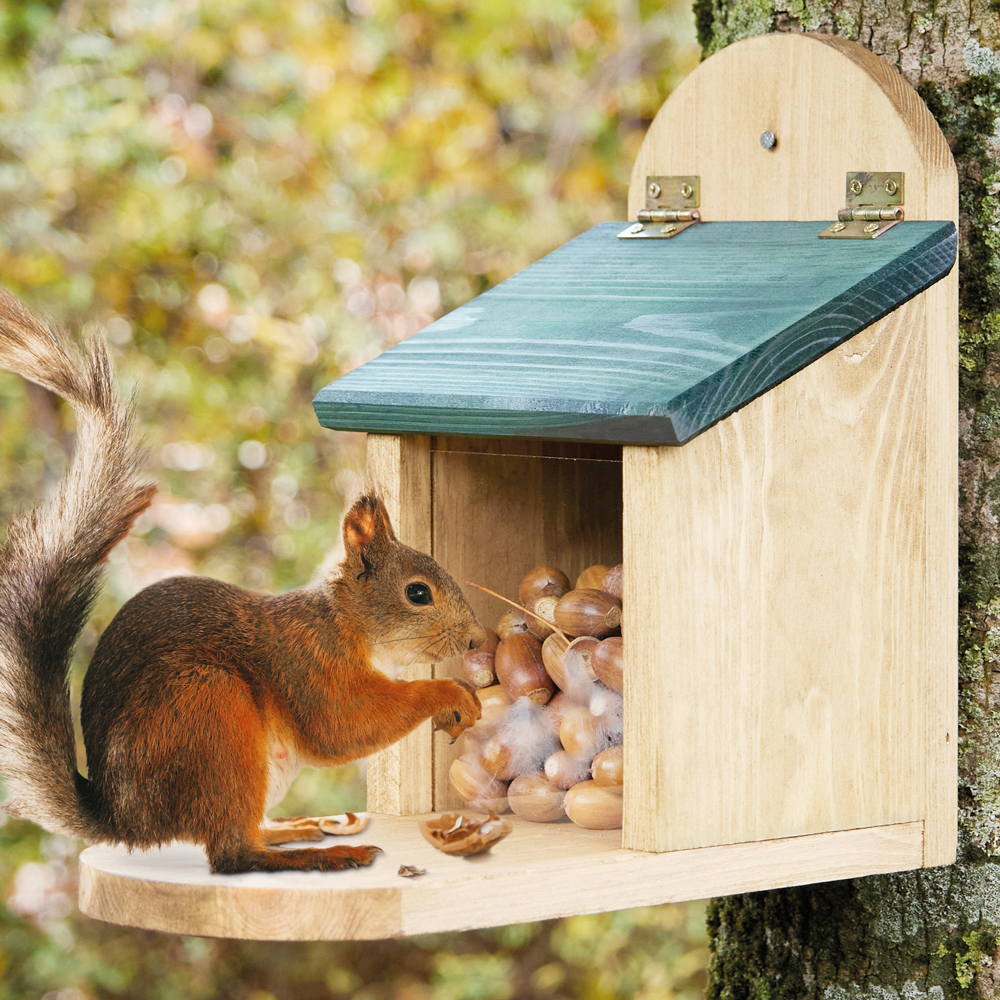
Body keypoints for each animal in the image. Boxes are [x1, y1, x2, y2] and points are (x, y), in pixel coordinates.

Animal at [0, 286, 488, 872]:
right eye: (418, 593)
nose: (474, 639)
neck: (346, 623)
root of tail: (126, 819)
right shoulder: (308, 663)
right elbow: (344, 725)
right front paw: (447, 691)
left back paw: (290, 829)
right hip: (209, 712)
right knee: (232, 854)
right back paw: (319, 855)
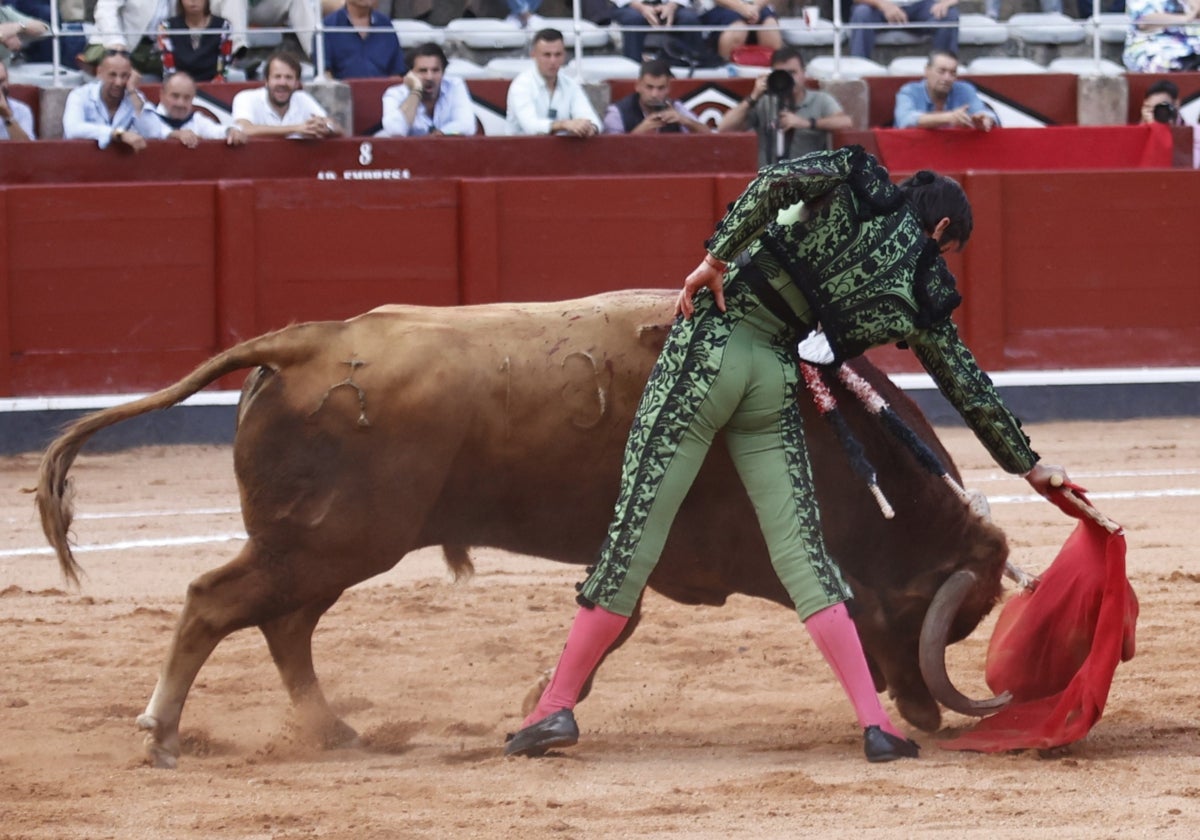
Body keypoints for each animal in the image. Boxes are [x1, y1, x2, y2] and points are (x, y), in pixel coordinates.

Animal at [35, 289, 1012, 768]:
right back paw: (162, 734)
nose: (926, 713)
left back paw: (333, 730)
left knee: (284, 625)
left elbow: (613, 624)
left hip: (323, 550)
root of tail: (304, 341)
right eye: (924, 611)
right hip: (328, 545)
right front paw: (542, 710)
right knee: (215, 601)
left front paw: (540, 708)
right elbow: (618, 621)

Your task: Exclude all images and retype the data precisely.

Task output:
Body keypoints for each animal in the image. Boxes are [x1, y1, x2, y2] and points are (x, y), in pixel coordinates.

Animal at [0, 286, 488, 872]:
right eye: (418, 593)
nose: (474, 639)
neck: (346, 623)
root of tail: (126, 819)
right shoulder: (308, 663)
right elbow: (344, 725)
right front paw: (447, 691)
left back paw: (290, 829)
right hip: (209, 712)
right knee: (232, 854)
right back paw: (319, 855)
Body keypoints for each animal in the image. Boxes are [x1, y1, x2, y2] and points are (x, y), in pixel coordinates.

Animal at [35, 289, 1012, 768]:
right back paw: (162, 734)
nose: (926, 713)
left back paw: (333, 730)
left knee: (284, 625)
left elbow: (613, 624)
left hip: (323, 550)
root of tail: (304, 341)
right eye: (924, 611)
right hip: (328, 545)
right front paw: (542, 710)
right knee: (215, 601)
left front paw: (540, 708)
right elbow: (618, 621)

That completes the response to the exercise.